Being such a large organisation the De Havilland Company appeared impersonal and distant giving a feeling that you were a very small cog in a very large machine. They had very little interest in their numerous little cogs, they cared about their specialists but for people such as me the hope that one might get ahead was a forlorn hope. If you had something to offer expense was no object, like the young man who worked at the next desk to me, who had qualifications. He was given the job of coordinating the needs of production both at our factory and the main establishment at Stevenage in the South of England. Each morning he would arrive at work, gather his work things, and stroll out to the Dove aircraft that commuted daily between the factories, in the afternoon he would catch the return flight and be back in the office in time to go home. They could afford to fly this chap the length of the country every day to correlate a few figures, but they had no interest in training or offering opportunities to people like me. Having made my critical comment I have to say that there were worse places to work; my colleagues were a reasonable bunch, and the work was certainly a challenge

Thinking of my uncle and knowing that he was not happy in the job he had, I decided to tell him about my place of work, which I thought might suit him better. When I did he was very interested and liked the idea of accompanying me to work one day to make enquiries at the personnel office. With his background of engineering at Rolls Royce they snapped him up immediately and he began work in the machine shop, operating a particularly complex milling machine. Uncle Bill was much happier in his new job, and kept it from approximately the end of 1956 until he set out for pastures new early in 1960 when they decided to emigrate to New Zealand. Aunt and Uncle had looked like a success story in the early years of their marriage, then it all went wrong and I have to say that to a large degree their problems had been of their own making. Before they were on a really sound financial footing they had begun to lead the high life, spending their money in a rather reckless fashion. With no financial buffer or reserve when problems arose they were unable to save their boat when it began to sink. Aunt blamed Uncle for their misfortunes and she never ceased admonishing him for it, she made the poor fellow suffer for his mistakes every waking hour of every day. With the sort of life she was giving him he became bitter and even more unreliable than he had already been. Instead of the easy going, friendly, generous sort of man he had been, he became devious, dishonest, and in short, not a man you could trust.
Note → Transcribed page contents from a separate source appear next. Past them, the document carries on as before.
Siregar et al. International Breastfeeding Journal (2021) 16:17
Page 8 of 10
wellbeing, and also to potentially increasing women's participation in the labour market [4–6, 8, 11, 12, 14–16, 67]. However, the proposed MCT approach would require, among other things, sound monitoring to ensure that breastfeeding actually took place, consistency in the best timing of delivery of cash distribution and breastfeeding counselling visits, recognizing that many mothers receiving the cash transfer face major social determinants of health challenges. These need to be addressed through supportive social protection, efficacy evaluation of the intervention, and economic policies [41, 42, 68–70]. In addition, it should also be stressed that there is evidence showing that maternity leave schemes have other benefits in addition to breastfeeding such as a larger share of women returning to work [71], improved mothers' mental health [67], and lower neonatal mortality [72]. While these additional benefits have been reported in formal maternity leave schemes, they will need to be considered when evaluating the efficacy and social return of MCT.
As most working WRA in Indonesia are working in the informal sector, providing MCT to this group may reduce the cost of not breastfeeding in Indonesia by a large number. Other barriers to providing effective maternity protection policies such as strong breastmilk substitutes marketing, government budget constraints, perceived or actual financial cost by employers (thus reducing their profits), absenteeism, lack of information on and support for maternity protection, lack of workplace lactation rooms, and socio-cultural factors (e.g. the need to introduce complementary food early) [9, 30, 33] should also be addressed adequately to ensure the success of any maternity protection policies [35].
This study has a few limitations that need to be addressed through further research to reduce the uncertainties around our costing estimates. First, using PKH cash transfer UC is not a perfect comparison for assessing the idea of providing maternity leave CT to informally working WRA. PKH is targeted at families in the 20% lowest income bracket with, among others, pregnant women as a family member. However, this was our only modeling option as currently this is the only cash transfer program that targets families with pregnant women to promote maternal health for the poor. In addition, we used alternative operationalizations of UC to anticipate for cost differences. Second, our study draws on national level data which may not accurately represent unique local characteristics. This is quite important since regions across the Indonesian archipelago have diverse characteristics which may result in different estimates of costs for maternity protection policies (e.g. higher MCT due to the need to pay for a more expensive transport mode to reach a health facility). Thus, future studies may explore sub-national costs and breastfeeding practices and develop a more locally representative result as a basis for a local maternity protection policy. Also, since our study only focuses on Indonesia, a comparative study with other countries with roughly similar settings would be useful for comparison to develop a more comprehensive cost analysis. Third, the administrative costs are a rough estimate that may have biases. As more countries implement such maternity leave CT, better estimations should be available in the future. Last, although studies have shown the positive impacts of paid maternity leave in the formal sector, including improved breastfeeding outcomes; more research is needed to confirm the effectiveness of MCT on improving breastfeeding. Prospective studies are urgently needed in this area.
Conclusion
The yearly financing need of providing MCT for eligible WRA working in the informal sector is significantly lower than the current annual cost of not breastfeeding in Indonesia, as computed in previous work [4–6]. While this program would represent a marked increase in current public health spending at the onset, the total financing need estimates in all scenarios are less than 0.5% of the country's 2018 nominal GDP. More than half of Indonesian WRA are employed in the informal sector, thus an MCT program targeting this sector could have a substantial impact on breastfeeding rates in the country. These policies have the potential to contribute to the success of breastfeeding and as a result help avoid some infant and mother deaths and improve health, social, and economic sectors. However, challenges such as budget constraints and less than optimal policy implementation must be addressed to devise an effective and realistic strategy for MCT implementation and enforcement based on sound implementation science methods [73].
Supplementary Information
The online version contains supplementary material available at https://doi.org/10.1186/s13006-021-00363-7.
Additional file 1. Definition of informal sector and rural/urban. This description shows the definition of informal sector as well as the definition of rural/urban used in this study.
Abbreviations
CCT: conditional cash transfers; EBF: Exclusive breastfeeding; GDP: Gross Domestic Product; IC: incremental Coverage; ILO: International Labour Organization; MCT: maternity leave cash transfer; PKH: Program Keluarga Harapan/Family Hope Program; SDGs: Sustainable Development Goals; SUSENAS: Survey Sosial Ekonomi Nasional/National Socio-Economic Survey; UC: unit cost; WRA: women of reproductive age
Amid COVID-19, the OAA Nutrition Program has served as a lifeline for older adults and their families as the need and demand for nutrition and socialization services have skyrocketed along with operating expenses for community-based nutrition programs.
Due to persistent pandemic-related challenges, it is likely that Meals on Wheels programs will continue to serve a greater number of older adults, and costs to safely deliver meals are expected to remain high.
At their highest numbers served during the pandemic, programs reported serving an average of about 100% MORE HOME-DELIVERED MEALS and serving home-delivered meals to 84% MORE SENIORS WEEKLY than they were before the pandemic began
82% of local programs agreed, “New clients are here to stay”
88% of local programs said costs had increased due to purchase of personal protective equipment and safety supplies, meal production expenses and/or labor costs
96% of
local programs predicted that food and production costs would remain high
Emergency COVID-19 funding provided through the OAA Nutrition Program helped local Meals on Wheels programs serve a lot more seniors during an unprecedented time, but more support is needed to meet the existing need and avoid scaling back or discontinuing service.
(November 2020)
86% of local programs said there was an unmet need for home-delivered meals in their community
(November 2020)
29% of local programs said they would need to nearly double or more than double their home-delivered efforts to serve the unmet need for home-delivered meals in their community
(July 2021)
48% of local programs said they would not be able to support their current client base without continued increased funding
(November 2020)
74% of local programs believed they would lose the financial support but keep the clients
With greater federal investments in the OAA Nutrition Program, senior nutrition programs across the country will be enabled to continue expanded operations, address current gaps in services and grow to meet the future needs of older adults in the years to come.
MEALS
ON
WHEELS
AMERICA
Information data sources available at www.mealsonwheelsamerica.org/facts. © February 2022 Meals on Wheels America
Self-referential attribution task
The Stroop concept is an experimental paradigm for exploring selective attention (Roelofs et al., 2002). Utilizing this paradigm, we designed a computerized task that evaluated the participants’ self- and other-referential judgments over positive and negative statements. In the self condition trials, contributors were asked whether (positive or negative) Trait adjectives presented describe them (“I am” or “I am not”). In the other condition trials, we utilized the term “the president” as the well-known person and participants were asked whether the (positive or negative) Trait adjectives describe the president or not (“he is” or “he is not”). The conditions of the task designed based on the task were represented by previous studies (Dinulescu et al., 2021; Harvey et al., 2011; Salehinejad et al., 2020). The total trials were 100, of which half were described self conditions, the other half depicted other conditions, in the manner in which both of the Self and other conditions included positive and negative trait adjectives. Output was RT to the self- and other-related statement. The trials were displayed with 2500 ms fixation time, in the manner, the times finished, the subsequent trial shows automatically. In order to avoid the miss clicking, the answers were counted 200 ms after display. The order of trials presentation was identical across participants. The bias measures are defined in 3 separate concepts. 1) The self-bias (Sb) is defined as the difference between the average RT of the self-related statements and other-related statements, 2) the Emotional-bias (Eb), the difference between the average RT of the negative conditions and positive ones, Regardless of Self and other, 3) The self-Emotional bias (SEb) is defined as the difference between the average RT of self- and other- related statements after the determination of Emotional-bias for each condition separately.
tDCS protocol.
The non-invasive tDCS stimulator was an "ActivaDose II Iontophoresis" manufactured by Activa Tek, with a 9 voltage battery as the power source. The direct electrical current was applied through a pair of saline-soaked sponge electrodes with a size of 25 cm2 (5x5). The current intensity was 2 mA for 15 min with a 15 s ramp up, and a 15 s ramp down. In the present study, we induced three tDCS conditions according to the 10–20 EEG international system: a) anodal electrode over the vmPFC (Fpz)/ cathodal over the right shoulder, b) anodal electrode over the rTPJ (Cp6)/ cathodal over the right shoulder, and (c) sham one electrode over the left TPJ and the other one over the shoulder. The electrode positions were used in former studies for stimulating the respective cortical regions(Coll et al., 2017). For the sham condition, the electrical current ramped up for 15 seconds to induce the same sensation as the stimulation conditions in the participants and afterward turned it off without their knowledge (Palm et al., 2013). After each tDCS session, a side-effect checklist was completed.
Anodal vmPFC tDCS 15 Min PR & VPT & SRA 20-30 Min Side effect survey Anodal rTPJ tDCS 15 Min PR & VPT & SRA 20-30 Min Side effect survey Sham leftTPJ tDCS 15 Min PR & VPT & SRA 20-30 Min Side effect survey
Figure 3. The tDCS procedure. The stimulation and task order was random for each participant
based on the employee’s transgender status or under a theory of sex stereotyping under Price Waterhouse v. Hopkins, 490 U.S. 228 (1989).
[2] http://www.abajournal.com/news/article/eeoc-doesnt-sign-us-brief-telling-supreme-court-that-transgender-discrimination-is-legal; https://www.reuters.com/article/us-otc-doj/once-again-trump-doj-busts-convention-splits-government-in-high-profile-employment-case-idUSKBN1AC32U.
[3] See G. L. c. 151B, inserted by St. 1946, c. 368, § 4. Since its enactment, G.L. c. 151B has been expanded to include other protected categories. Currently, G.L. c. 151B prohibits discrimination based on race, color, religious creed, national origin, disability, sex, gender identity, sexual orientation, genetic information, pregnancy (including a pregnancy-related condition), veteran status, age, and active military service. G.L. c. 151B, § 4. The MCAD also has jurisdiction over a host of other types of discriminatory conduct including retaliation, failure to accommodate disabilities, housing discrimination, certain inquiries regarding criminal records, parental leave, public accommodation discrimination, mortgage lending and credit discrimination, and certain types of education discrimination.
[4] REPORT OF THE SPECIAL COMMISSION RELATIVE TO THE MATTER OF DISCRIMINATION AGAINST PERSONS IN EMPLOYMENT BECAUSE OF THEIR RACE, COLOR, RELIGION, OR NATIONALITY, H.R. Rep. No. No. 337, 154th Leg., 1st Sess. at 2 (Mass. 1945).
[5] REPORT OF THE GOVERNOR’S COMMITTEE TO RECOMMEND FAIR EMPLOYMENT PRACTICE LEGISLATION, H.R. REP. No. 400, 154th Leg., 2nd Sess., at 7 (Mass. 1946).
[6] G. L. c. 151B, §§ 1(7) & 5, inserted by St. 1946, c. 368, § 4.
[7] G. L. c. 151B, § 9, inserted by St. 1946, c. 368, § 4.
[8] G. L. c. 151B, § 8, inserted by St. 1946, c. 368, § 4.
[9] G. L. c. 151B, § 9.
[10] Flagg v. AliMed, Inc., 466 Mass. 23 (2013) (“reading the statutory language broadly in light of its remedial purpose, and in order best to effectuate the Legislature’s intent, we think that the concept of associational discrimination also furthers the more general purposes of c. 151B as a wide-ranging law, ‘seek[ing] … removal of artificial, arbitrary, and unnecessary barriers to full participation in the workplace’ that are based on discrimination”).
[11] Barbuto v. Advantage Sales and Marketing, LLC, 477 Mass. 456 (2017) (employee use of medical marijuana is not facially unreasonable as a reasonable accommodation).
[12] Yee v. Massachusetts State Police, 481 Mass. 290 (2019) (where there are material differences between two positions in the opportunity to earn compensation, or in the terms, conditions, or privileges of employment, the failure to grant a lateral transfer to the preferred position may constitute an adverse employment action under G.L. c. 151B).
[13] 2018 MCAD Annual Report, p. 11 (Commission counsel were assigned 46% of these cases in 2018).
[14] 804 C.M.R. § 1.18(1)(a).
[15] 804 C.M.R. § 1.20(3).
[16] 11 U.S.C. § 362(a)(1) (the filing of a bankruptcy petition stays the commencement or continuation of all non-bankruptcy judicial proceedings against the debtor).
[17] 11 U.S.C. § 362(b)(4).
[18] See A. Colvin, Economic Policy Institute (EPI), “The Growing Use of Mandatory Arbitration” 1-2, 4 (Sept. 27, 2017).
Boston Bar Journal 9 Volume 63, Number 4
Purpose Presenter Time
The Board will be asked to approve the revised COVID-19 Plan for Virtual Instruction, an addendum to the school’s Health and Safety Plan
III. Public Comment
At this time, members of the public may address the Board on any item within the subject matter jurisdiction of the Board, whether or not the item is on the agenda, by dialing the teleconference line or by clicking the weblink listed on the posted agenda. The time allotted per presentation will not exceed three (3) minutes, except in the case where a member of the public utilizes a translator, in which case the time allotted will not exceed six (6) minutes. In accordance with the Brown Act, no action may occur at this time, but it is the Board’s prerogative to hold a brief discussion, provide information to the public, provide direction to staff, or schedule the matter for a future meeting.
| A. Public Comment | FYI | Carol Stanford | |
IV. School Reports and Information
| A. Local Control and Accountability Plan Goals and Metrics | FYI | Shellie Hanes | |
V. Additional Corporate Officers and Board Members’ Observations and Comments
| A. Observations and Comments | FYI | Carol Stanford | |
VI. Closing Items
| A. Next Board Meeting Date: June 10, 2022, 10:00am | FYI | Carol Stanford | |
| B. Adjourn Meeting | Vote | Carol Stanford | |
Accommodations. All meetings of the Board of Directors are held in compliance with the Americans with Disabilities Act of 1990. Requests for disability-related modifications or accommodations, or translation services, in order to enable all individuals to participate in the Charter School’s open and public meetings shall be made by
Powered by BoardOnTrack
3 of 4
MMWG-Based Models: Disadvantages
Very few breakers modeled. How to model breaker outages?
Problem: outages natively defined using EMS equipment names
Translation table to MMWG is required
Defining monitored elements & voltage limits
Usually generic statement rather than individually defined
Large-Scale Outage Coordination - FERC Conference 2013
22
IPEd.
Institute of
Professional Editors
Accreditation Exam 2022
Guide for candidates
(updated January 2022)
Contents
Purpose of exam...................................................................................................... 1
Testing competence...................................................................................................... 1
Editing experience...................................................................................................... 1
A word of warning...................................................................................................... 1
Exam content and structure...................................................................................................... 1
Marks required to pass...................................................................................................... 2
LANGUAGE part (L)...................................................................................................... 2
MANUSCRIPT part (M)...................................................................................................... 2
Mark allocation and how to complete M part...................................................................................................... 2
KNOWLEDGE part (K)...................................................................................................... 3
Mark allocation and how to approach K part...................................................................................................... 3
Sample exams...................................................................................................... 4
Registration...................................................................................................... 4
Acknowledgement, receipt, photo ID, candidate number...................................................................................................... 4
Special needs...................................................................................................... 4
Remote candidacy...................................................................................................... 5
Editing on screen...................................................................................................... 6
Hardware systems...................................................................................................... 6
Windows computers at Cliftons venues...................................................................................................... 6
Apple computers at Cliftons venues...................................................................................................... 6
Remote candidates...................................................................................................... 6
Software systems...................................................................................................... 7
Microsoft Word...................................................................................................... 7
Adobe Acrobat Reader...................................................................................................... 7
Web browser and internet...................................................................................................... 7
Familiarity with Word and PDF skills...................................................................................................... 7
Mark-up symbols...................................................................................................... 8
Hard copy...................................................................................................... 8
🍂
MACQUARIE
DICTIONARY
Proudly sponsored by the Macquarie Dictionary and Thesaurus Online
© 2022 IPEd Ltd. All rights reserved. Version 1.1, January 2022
clip_image002This picture of Jackie in hat and gloves was taken at ‘Little Morton Hall’ near Congleton in Cheshire.

Having once had the good life my aunt and uncle could never reconcile themselves to a less attractive situation; with their most recent venture going downhill they looked for another opportunity to become a financial success. Eventually they concluded that the UK had nothing to offer, so they listened to friends who had left for NZ several years before, and decided to do the same. If their friends were to be believed they had found a land of opportunity and they were enjoying every minute of it. Better weather, wonderful people, and best of all, every chance to improve ones situation and make a better life.

For us life had settled into a pattern, with me earning enough to pay the bills, and the in-laws providing some pleasure at the weekends. We were all happy with the way things were, Jackie and I were getting some enjoyment out of life that we could not have afforded ourselves, and the Grants were able to stay close to their daughter and still have an influence in her life. Although thinking was changing and women were going out to work more frequently as time passed, for those who could afford it a married woman still remained at home. For anyone who aspired to a higher social standing the thought that a man’s wife might go out to work was unthinkable; my in-laws certainly thought this and of course the idea suited them. There was nothing we could do to improve our financial situation because we agreed with them; I accepted that it was my duty to put food on the table.

The sightseeing trips with Len continued and being something of a history buff, numerous visits to historic houses and other sites were always included.

We did not go on every outing with the Grants, they still attended social events on their own, and they were still very active members of the golf club, the country club, and other social organisations which we could not afford and so were not privy to. They also continued to take expensive holidays, mostly to Europe, but in addition they made every effort to retain Jacqueline in their lives, though it now meant they had to include me as well.

We all try and make things happen in the way we want them to, but the unexpected is always around the corner. At this time I was thinking maybe I can get ahead at Broughton, after all it is a massive place with a large work force, there is bound to be opportunities though it was going to take time. Do I have a workable plan? No I do not, because the unexpected began to happen. It began with the discovery that Jackie was pregnant, a most unexpected event due to our inexperience in sexual matters; it was not planned though not unwelcome. Our problem was being able to afford to have a family, we wanted to be better prepared before we did; but Len was highly delighted he really wanted a grandchild to spoil.